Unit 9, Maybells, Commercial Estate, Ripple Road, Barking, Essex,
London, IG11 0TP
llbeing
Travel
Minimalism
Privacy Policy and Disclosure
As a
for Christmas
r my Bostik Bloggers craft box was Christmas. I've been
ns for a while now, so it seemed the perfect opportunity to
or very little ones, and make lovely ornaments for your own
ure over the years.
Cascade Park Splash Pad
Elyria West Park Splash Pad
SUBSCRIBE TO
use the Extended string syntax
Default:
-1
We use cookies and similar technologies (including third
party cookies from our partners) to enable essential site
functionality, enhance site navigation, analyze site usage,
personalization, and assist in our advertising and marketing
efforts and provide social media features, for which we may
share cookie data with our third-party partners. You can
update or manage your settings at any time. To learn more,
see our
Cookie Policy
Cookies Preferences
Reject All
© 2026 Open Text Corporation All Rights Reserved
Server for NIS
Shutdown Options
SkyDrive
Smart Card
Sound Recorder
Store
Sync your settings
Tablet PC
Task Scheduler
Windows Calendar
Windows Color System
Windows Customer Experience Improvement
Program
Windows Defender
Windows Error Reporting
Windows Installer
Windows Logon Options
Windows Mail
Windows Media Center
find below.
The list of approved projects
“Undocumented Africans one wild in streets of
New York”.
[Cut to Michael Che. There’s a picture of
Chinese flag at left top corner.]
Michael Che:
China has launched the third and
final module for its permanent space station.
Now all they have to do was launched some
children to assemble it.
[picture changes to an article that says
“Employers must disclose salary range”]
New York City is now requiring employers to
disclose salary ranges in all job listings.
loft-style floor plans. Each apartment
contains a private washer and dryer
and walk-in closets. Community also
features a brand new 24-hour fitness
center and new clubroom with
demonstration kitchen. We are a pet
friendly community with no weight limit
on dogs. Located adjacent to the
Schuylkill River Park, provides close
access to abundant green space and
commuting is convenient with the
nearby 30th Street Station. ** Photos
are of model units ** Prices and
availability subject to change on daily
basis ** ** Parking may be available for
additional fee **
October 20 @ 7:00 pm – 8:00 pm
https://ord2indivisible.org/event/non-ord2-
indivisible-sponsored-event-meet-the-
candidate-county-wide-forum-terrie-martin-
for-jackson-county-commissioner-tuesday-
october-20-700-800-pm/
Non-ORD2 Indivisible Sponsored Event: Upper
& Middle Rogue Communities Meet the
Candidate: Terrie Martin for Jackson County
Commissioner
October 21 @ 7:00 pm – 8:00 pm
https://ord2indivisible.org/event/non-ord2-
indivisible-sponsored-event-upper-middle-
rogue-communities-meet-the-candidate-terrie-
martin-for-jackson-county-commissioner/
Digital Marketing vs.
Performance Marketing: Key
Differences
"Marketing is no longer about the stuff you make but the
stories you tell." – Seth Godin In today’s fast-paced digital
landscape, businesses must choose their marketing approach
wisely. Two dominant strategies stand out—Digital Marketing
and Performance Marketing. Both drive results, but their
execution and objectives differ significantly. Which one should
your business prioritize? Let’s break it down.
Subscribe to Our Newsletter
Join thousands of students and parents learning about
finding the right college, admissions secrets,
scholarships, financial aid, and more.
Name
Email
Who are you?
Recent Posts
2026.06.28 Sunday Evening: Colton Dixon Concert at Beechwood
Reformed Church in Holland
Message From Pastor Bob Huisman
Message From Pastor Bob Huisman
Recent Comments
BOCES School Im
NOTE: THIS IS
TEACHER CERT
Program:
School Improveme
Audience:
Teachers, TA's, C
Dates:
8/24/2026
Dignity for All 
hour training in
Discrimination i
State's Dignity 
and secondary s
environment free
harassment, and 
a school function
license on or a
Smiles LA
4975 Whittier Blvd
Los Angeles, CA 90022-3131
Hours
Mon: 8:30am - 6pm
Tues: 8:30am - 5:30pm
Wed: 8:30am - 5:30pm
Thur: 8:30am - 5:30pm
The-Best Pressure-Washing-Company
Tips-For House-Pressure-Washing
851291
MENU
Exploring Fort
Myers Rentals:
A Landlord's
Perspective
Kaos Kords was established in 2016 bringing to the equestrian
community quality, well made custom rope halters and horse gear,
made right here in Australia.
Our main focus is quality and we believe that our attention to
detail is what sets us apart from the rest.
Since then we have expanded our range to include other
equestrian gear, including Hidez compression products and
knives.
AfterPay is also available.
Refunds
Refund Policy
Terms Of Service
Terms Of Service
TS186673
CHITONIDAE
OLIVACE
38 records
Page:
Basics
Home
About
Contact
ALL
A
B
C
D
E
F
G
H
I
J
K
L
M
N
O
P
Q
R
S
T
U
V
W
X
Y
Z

-*-

Output the text of every row above again, line for line, with no changes.

§ Worked solution:
Unit 9, Maybells, Commercial Estate, Ripple Road, Barking, Essex,
London, IG11 0TP
llbeing
Travel
Minimalism
Privacy Policy and Disclosure
As a
for Christmas
r my Bostik Bloggers craft box was Christmas. I've been
ns for a while now, so it seemed the perfect opportunity to
or very little ones, and make lovely ornaments for your own
ure over the years.
Cascade Park Splash Pad
Elyria West Park Splash Pad
SUBSCRIBE TO
use the Extended string syntax
Default:
-1
We use cookies and similar technologies (including third
party cookies from our partners) to enable essential site
functionality, enhance site navigation, analyze site usage,
personalization, and assist in our advertising and marketing
efforts and provide social media features, for which we may
share cookie data with our third-party partners. You can
update or manage your settings at any time. To learn more,
see our
Cookie Policy
Cookies Preferences
Reject All
© 2026 Open Text Corporation All Rights Reserved
Server for NIS
Shutdown Options
SkyDrive
Smart Card
Sound Recorder
Store
Sync your settings
Tablet PC
Task Scheduler
Windows Calendar
Windows Color System
Windows Customer Experience Improvement
Program
Windows Defender
Windows Error Reporting
Windows Installer
Windows Logon Options
Windows Mail
Windows Media Center
find below.
The list of approved projects
“Undocumented Africans one wild in streets of
New York”.
[Cut to Michael Che. There’s a picture of
Chinese flag at left top corner.]
Michael Che:
China has launched the third and
final module for its permanent space station.
Now all they have to do was launched some
children to assemble it.
[picture changes to an article that says
“Employers must disclose salary range”]
New York City is now requiring employers to
disclose salary ranges in all job listings.
loft-style floor plans. Each apartment
contains a private washer and dryer
and walk-in closets. Community also
features a brand new 24-hour fitness
center and new clubroom with
demonstration kitchen. We are a pet
friendly community with no weight limit
on dogs. Located adjacent to the
Schuylkill River Park, provides close
access to abundant green space and
commuting is convenient with the
nearby 30th Street Station. ** Photos
are of model units ** Prices and
availability subject to change on daily
basis ** ** Parking may be available for
additional fee **
October 20 @ 7:00 pm – 8:00 pm
https://ord2indivisible.org/event/non-ord2-
indivisible-sponsored-event-meet-the-
candidate-county-wide-forum-terrie-martin-
for-jackson-county-commissioner-tuesday-
october-20-700-800-pm/
Non-ORD2 Indivisible Sponsored Event: Upper
& Middle Rogue Communities Meet the
Candidate: Terrie Martin for Jackson County
Commissioner
October 21 @ 7:00 pm – 8:00 pm
https://ord2indivisible.org/event/non-ord2-
indivisible-sponsored-event-upper-middle-
rogue-communities-meet-the-candidate-terrie-
martin-for-jackson-county-commissioner/
Digital Marketing vs.
Performance Marketing: Key
Differences
"Marketing is no longer about the stuff you make but the
stories you tell." – Seth Godin In today’s fast-paced digital
landscape, businesses must choose their marketing approach
wisely. Two dominant strategies stand out—Digital Marketing
and Performance Marketing. Both drive results, but their
execution and objectives differ significantly. Which one should
your business prioritize? Let’s break it down.
Subscribe to Our Newsletter
Join thousands of students and parents learning about
finding the right college, admissions secrets,
scholarships, financial aid, and more.
Name
Email
Who are you?
Recent Posts
2026.06.28 Sunday Evening: Colton Dixon Concert at Beechwood
Reformed Church in Holland
Message From Pastor Bob Huisman
Message From Pastor Bob Huisman
Recent Comments
BOCES School Im
NOTE: THIS IS
TEACHER CERT
Program:
School Improveme
Audience:
Teachers, TA's, C
Dates:
8/24/2026
Dignity for All 
hour training in
Discrimination i
State's Dignity 
and secondary s
environment free
harassment, and 
a school function
license on or a
Smiles LA
4975 Whittier Blvd
Los Angeles, CA 90022-3131
Hours
Mon: 8:30am - 6pm
Tues: 8:30am - 5:30pm
Wed: 8:30am - 5:30pm
Thur: 8:30am - 5:30pm
The-Best Pressure-Washing-Company
Tips-For House-Pressure-Washing
851291
MENU
Exploring Fort
Myers Rentals:
A Landlord's
Perspective
Kaos Kords was established in 2016 bringing to the equestrian
community quality, well made custom rope halters and horse gear,
made right here in Australia.
Our main focus is quality and we believe that our attention to
detail is what sets us apart from the rest.
Since then we have expanded our range to include other
equestrian gear, including Hidez compression products and
knives.
AfterPay is also available.
Refunds
Refund Policy
Terms Of Service
Terms Of Service
TS186673
CHITONIDAE
OLIVACE
38 records
Page:
Basics
Home
About
Contact
ALL
A
B
C
D
E
F
G
H
I
J
K
L
M
N
O
P
Q
R
S
T
U
V
W
X
Y
Z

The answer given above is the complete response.